• **INPUT DATA**
┏━━

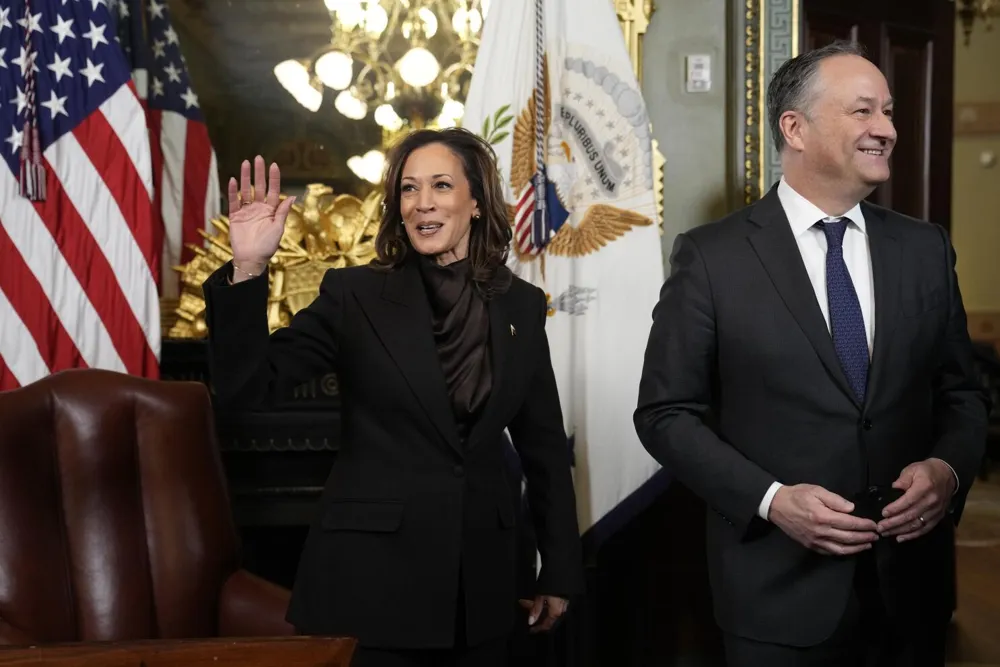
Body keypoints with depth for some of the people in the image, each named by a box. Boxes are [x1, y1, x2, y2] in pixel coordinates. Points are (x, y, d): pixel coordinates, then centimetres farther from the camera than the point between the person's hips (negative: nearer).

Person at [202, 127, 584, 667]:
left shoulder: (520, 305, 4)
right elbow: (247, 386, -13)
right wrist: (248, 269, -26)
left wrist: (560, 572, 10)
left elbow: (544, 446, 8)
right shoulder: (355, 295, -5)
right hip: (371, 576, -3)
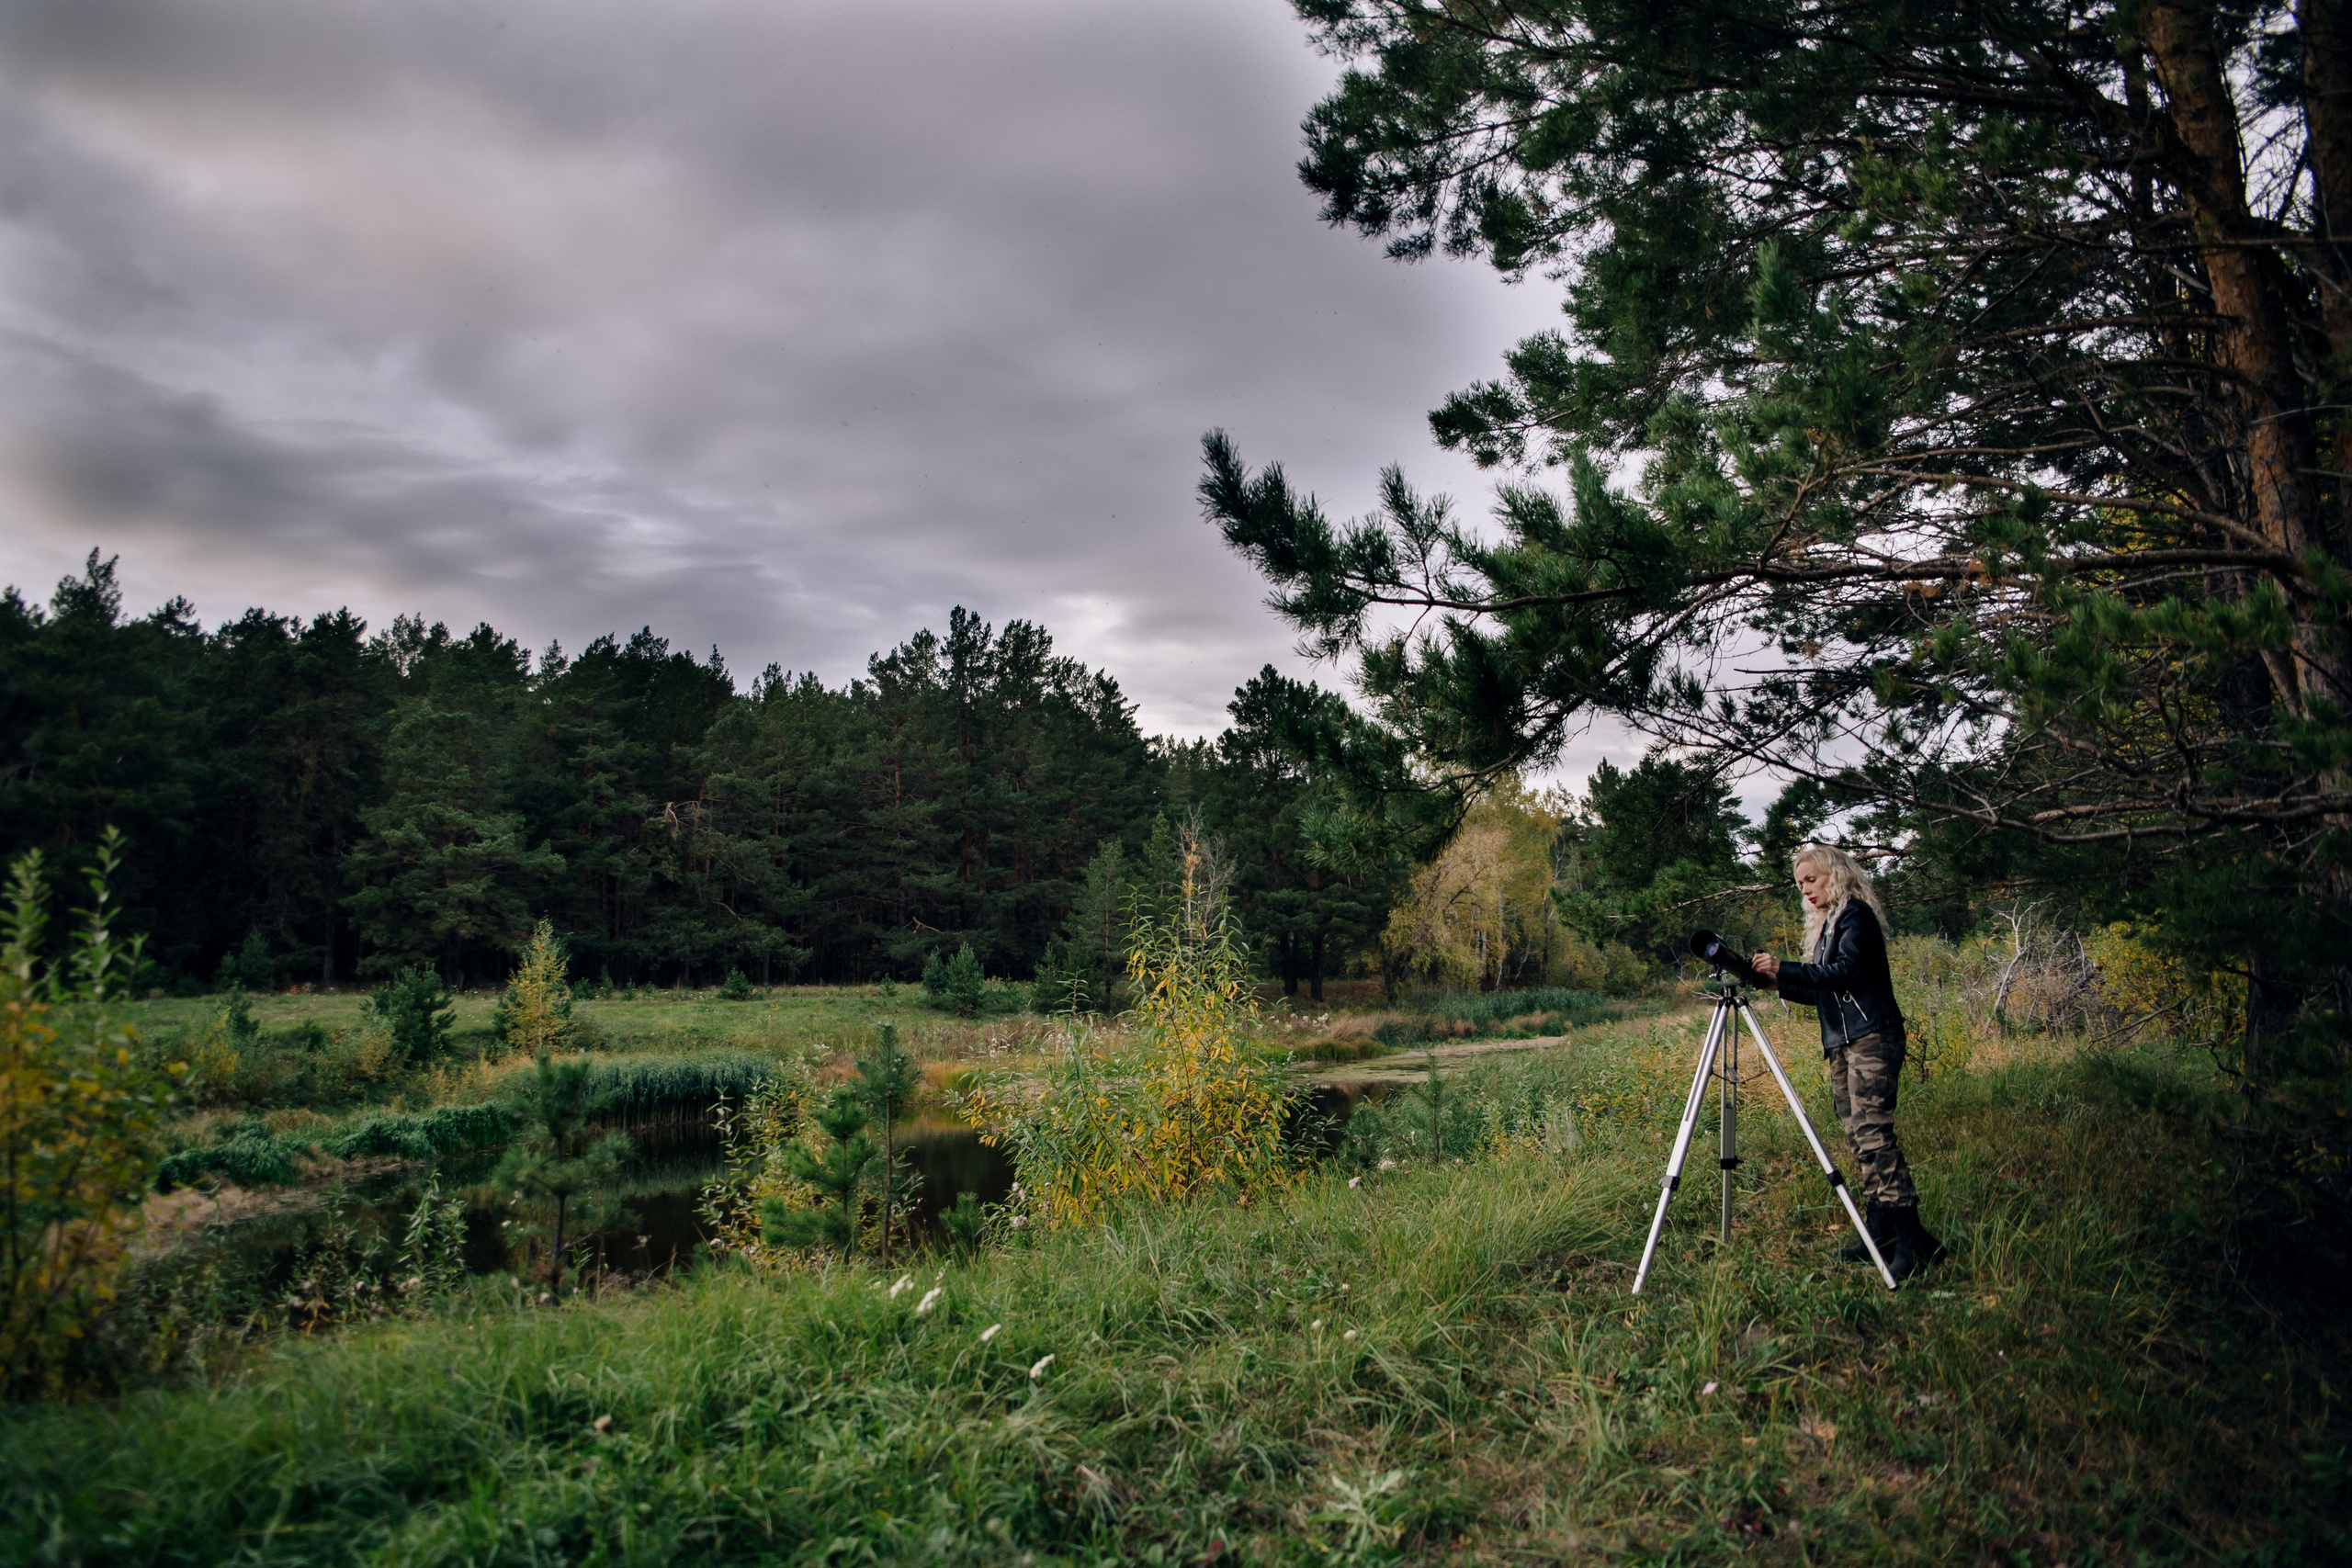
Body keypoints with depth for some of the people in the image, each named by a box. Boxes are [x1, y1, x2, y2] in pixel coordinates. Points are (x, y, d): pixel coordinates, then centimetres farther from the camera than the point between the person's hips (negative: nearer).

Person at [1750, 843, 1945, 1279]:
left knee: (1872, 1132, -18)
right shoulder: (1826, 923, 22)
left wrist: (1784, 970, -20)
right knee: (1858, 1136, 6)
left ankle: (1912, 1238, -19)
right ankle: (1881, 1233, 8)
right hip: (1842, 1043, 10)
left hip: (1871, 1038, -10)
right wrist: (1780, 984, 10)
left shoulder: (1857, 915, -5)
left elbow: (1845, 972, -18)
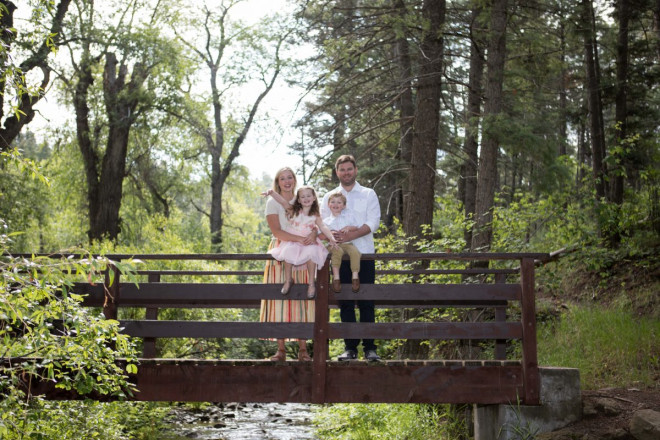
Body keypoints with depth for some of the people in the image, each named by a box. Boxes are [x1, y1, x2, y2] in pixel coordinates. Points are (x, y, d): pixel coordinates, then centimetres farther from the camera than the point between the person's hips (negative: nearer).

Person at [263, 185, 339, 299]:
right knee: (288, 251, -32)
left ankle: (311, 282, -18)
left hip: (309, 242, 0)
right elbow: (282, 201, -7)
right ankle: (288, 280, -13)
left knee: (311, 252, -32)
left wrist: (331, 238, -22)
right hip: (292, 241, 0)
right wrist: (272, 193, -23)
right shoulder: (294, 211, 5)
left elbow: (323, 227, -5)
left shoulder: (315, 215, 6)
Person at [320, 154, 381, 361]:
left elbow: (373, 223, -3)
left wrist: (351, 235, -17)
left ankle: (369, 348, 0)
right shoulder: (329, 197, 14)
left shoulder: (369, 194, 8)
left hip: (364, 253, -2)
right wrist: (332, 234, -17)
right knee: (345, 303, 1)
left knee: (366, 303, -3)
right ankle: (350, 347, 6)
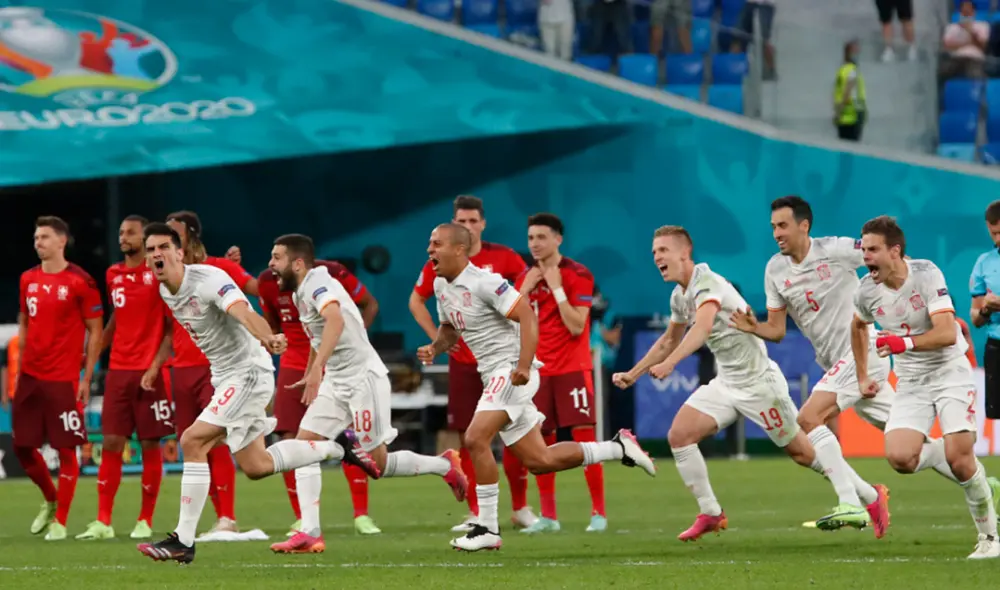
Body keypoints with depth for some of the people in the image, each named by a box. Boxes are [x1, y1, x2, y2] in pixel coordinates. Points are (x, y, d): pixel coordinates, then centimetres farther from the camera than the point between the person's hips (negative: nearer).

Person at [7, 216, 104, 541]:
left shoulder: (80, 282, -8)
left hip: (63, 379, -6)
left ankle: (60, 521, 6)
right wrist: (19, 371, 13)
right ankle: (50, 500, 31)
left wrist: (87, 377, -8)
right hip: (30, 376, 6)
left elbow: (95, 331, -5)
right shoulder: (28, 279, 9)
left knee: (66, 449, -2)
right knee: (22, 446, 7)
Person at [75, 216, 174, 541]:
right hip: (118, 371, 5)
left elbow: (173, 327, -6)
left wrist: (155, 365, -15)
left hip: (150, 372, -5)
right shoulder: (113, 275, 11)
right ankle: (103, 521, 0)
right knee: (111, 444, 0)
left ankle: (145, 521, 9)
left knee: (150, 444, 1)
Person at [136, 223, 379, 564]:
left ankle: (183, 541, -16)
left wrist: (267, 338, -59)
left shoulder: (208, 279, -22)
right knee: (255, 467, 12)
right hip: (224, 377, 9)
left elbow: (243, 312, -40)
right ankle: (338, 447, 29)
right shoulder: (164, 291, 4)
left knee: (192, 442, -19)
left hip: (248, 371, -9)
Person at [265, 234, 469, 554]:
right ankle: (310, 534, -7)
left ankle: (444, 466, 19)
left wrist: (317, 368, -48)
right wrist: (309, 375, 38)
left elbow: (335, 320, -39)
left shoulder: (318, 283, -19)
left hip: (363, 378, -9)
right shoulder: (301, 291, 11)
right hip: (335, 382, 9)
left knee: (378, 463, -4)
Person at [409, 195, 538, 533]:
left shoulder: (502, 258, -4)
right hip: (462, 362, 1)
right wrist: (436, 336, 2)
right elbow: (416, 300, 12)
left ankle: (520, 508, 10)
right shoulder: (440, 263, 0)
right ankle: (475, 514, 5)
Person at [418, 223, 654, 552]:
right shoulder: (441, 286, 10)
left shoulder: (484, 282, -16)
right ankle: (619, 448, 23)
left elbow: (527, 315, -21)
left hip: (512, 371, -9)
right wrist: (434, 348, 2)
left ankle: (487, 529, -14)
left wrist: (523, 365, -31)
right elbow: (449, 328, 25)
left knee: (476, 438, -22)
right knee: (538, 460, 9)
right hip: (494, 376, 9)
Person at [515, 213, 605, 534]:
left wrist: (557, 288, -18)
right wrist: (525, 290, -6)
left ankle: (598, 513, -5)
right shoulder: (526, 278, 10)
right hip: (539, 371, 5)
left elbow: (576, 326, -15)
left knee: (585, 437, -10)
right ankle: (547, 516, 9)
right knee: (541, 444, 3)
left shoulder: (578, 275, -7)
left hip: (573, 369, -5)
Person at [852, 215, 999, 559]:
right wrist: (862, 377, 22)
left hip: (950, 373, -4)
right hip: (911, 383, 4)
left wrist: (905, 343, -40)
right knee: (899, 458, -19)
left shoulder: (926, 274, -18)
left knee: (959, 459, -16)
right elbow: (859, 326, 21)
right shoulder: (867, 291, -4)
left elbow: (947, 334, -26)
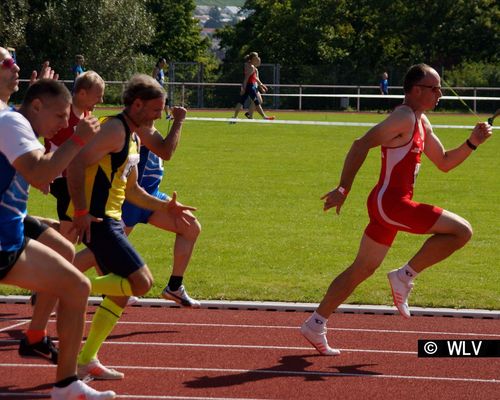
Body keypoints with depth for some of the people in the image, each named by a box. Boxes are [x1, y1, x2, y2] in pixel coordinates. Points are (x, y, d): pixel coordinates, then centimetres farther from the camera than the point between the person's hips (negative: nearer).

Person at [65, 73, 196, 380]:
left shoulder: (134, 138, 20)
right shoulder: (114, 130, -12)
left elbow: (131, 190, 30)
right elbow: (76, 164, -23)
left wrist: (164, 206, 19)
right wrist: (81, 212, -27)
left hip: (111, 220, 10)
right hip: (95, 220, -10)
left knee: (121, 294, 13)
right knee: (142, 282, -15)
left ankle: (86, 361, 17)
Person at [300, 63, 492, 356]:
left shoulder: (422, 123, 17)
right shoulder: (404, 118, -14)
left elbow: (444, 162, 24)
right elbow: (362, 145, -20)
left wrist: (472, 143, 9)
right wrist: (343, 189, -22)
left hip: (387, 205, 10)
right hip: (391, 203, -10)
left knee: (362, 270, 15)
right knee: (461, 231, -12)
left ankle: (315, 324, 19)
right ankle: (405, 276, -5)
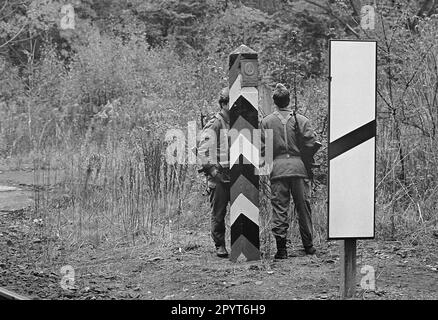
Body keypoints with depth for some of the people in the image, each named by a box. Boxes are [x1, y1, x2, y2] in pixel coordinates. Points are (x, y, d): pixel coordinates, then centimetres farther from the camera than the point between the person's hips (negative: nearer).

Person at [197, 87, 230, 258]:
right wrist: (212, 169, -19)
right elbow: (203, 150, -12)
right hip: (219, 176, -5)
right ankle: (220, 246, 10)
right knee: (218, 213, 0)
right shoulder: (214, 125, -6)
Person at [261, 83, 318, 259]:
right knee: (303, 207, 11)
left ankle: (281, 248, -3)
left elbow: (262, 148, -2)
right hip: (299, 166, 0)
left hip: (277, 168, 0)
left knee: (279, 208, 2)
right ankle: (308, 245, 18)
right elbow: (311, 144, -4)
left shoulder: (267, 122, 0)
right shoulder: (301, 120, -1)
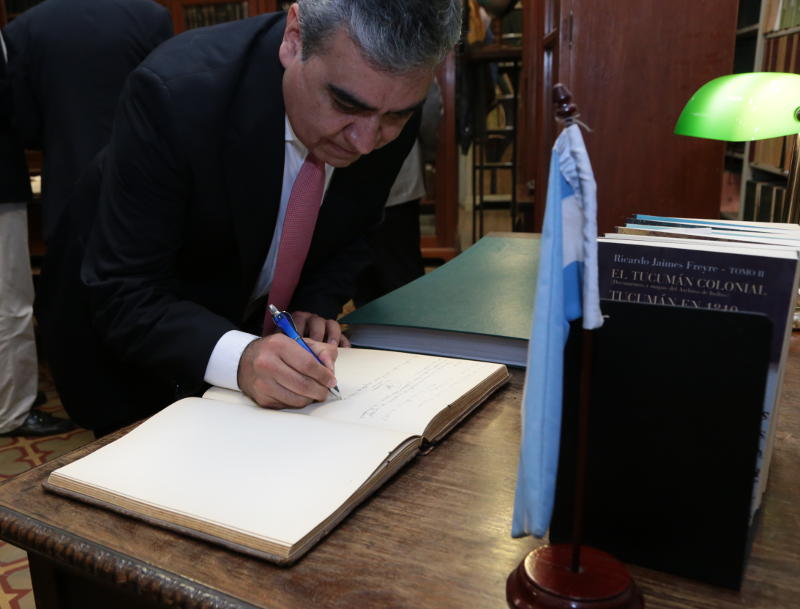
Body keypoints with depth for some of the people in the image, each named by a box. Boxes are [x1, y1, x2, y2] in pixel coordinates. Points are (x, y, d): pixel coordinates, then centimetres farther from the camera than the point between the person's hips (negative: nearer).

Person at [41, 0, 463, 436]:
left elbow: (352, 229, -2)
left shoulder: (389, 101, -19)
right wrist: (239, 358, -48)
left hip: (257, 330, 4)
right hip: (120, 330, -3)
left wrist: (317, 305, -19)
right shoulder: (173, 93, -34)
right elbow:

┗━━

• **PROBLEM TO SOLVE**
Print the lines from the records above word for word, starting with the line that contains "right shoulder: (28, 279, 9)" and stopping after the line that contains "left wrist: (267, 338, -59)".

• **TASK ANSWER**
right shoulder: (28, 279, 9)
left knee: (66, 449, -2)
right knee: (22, 446, 7)
Person at [75, 216, 174, 541]:
right hip: (118, 371, 5)
left elbow: (173, 327, -6)
left wrist: (155, 365, -15)
left hip: (150, 372, -5)
right shoulder: (113, 275, 11)
right ankle: (103, 521, 0)
right knee: (111, 444, 0)
left ankle: (145, 521, 9)
left knee: (150, 444, 1)
Person at [136, 223, 379, 564]:
left ankle: (183, 541, -16)
left wrist: (267, 338, -59)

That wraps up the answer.